Sindh has a Child Protection Authority Act 2011 and had developed a policy on home-based workers in 2012 but is yet to adopt comprehensive legislation on child labour.

Till end of 2013, Balochistan had no legislation on child labour; a draft of the Employment of Children (Amendment) Bill was submitted in 2012 but was not passed in vetting. The province has hundreds of child workers employed in hazardous sectors.

Khyber-Pakhtunkhwa (K-P) has not yet adopted the Employment of Children Act 1991.

Provinces, although, have other means of protecting protect children.

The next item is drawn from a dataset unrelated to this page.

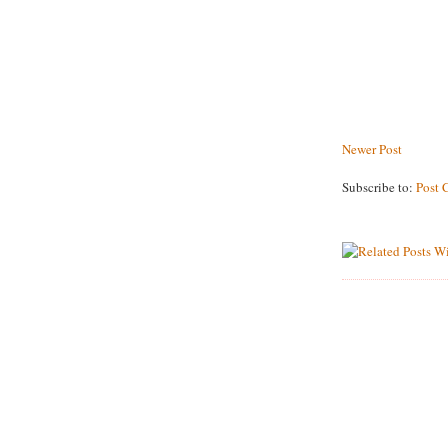
Newer Post
Subscribe to:
Post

In K-P for instance, the K-P Child Protection and Welfare Act 2010 delineates the Child Protection and Welfare Commission, a fund for said commission, the notification of child protection courts, the rescue and rehabilitation of a child at risk as well as the sentencing of children.

However, not a lot is said about the direct employment of minors in exchange for money or barter.

Of NGOs

Human rights and non-governmental organisations have time and again asked the federal and provincial governments to fulfill their basic responsibilities of educating children and abolishing child labour, which still exists in all parts of the country.  However, the credibility of some of these organisations needs to be questioned in the first place.

Saifullah Kakakhel, a Peshawar-based lawyer, tells The Express Tribune that the checks and balances to register NGOs are becoming increasingly lenient and a few thousand rupees exempts the organisations from the required clearance by law enforcement agencies.

He stated that the relevant government bodies have failed to abolish child labour and NGOs getting funds for the same purpose are spending the money on lavish hotel stays and ineffective meetings.

Published in The Express Tribune, October 22nd, 2014.